Open Eye Figure Theatre Presents
HOW THE WILD WEST WAS SPUN
January 23 - 26, 2020
Acclaimed storyteller Dovie Thomason shares her Native culture with elegance, sly wit, and passion
Hosted by Kevin Kling
Storyteller and activist Dovie Thomason uses her indigenous ancestry to weave an epic story that deconstructs the phenomenon of Buffalo Bill Cody’s 1880s “Wild West” spectacle, which depicted Indians, buffalo, and horses, pursued by cowboys, cavalry and publicists seeking a “New World to conquer.” Over a century later, Thomason upgrades Cody’s so-called "history lesson" in her insightful, wise and unsparing performance, reframing this narrative through Native experience.
$22 — General Admission
$15 — Students
A limited number of $10 Economic Accessibility tickets are available online for all performances. If not sold out, a limited number of pay as able tickets will be available at the door. View our ticketing policy
Thursday, January 23, 7:30pm
Friday, January 24, 7:30pm
Saturday, January 25, 7:30pm
Sunday, January 26, 4pm
2 hours with an intermission.
Ages 12 and up.
Contact Open Eye at email@example.com or 612-874-6338 for accessibility information and requests.
Getting to Open Eye
Please be aware that ongoing construction on 35W and surrounding streets and bridges will affect your route to Open Eye. Please allow extra time getting to the theatre.

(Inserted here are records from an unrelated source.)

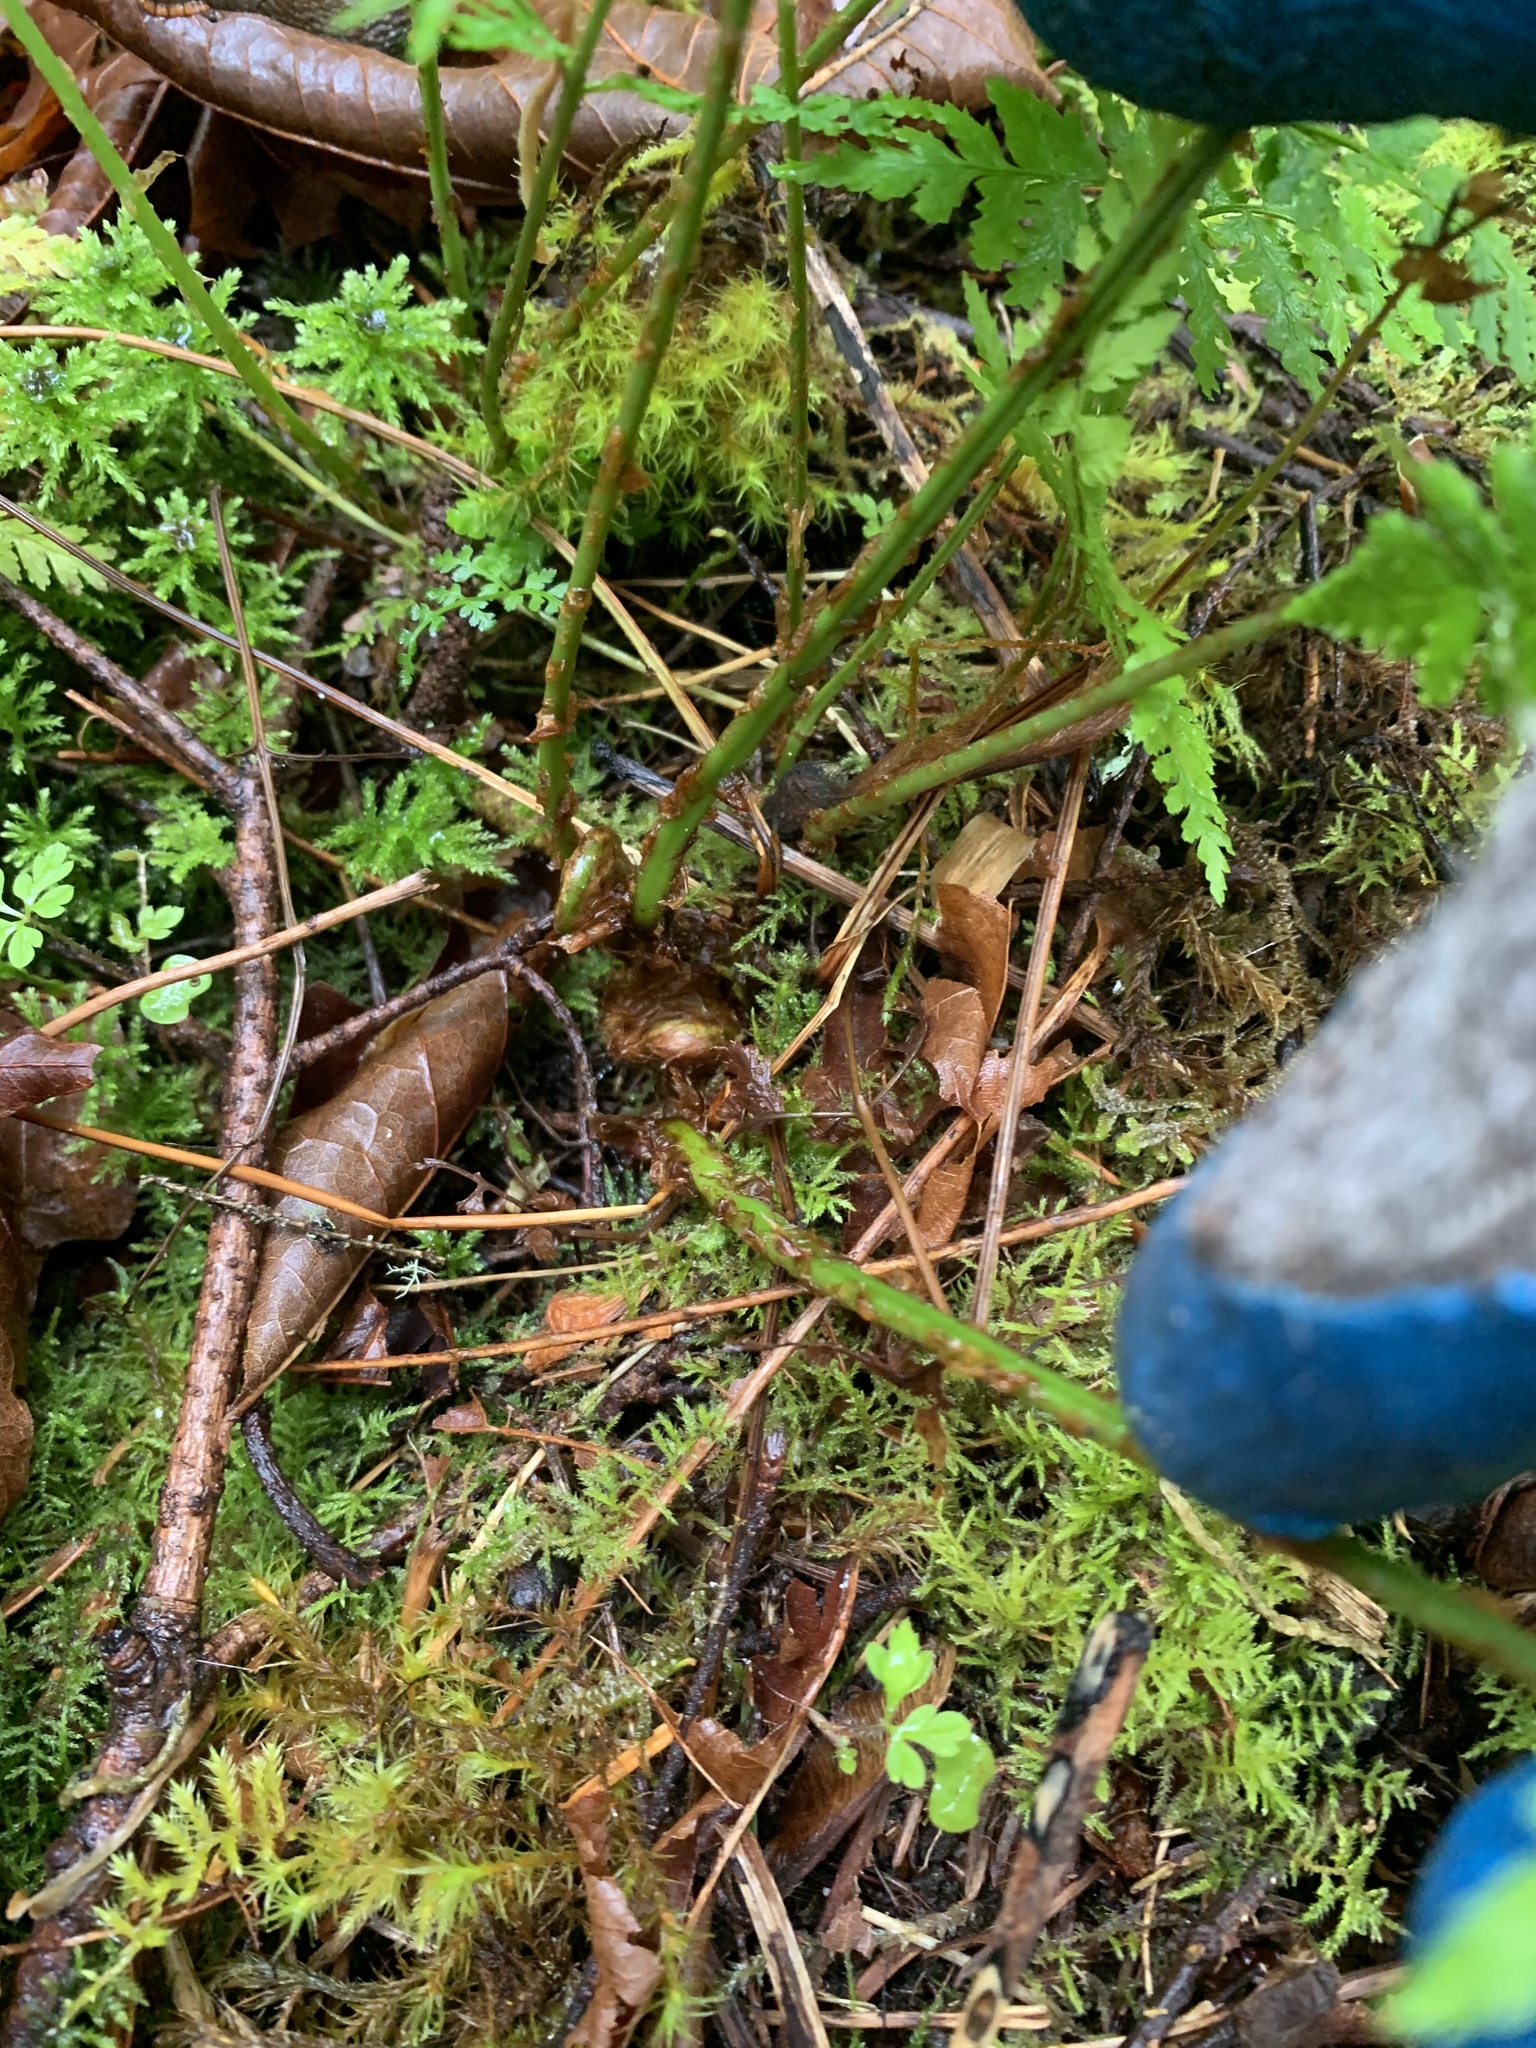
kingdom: Plantae
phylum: Tracheophyta
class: Polypodiopsida
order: Polypodiales
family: Dryopteridaceae
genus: Dryopteris
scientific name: Dryopteris expansa
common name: Northern buckler fern
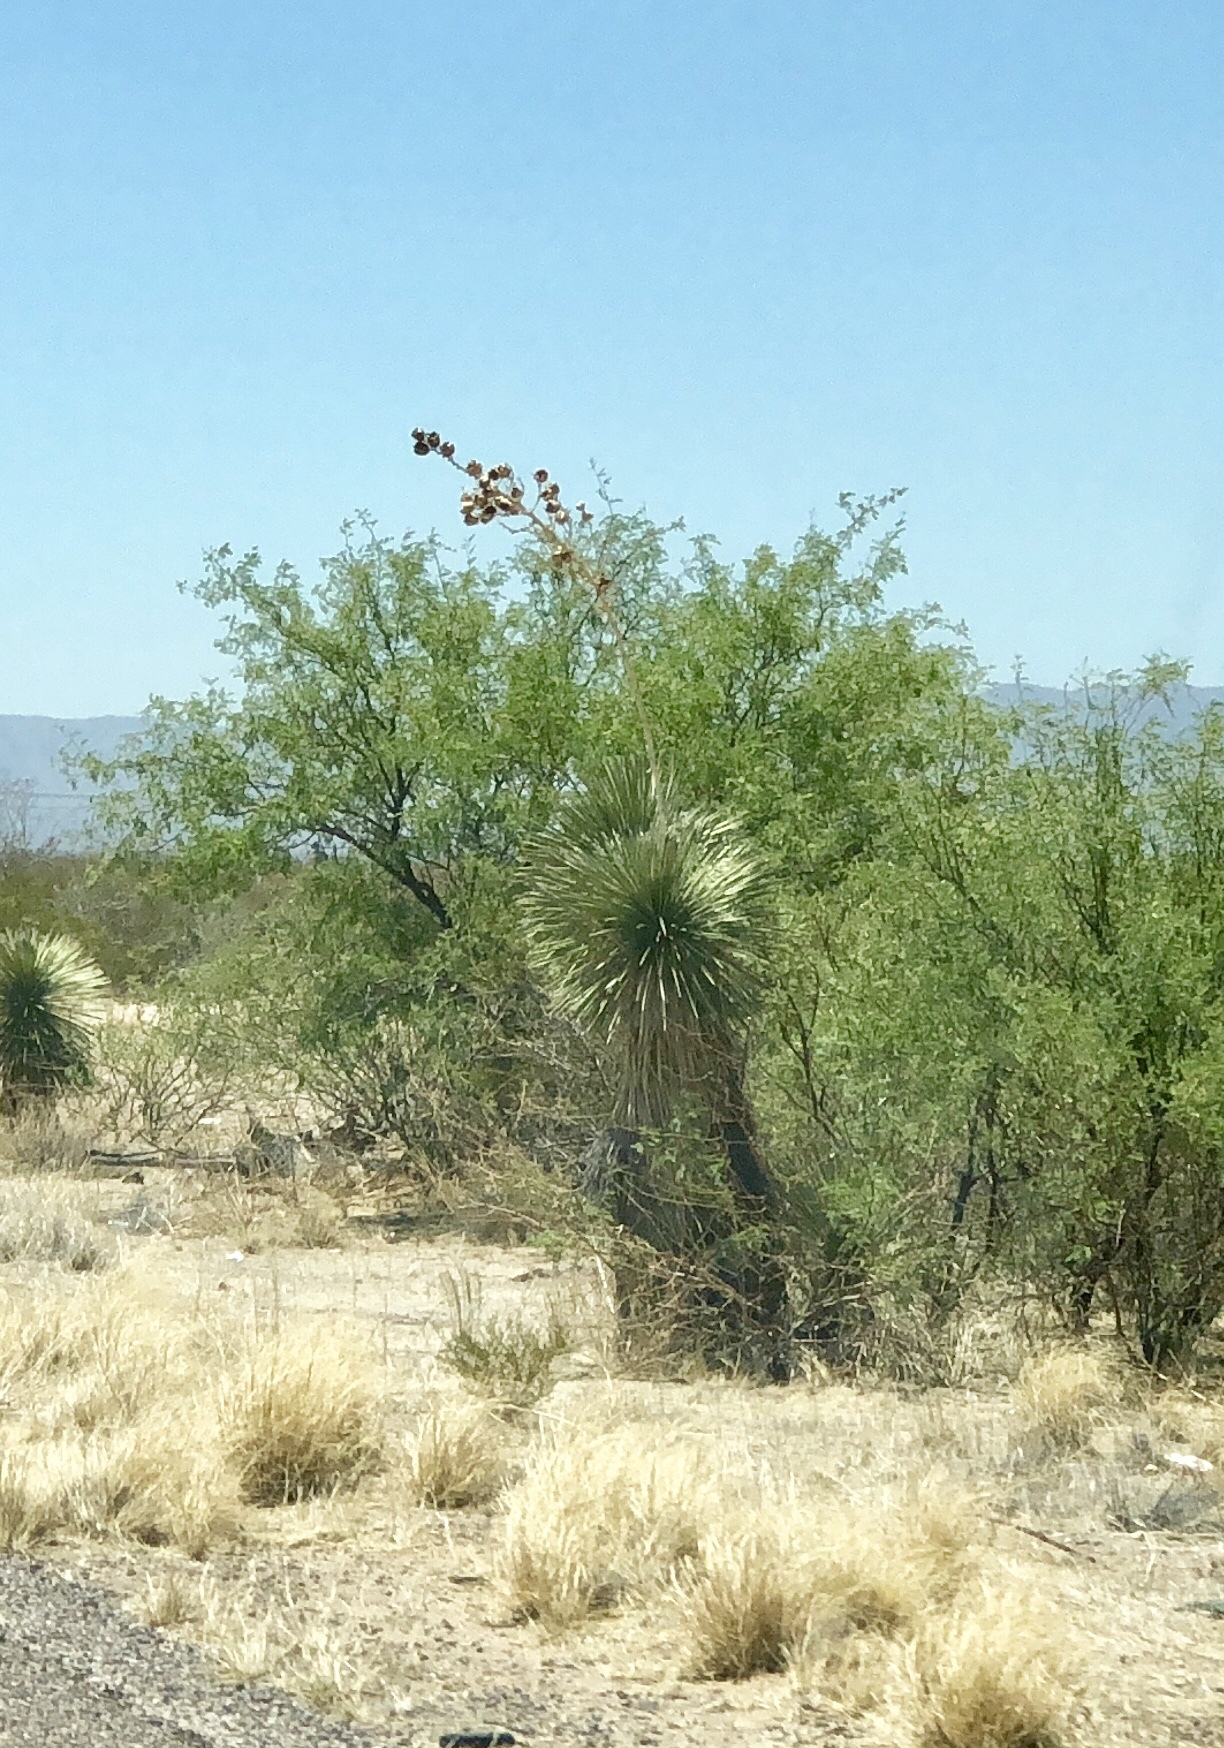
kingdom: Plantae
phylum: Tracheophyta
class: Liliopsida
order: Asparagales
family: Asparagaceae
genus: Yucca
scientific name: Yucca elata
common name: Palmella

We recommend using map apps to navigate to the theatre, following posted detour signs, and consulting MNDOT for current projects at dot.state.mn.us/35w94.
Thomason, of Lakota, Plains Apache, and Scottish Traveller descent draws on her mixed background in her work. Her storytelling has been featured at the Kennedy Center, Smithsonian Institution/NMAI, London’s Barbican, Shakespeare’s Globe Theatre, and festivals from Tennessee to Estonia. She has done narrations for the BBC, NPR, PBS, Ireland’s public broadcaster RTE, and the National Park Service, including the Emmy-winning documentary “Mystic Voices: The Story of the Pequot War.”
A former teacher, Thomason is an NEA and Arts International recipient, Wordcraft Circle of Native Writers’ Traditional Storyteller of the Year, and was honored with the National Storytelling Network’s 2007 Circle of Excellence Award.
"For nearly four decades, my work has been the preservation and continuation of Native cultural arts, utilizing the art form of traditional storytelling. In the past ten years, I have been braiding original stories made up of our traditional teachings, unspoken stories and erased histories, in hopes of using storytelling as it’s always been used—to show us ways of being and being together in good relations."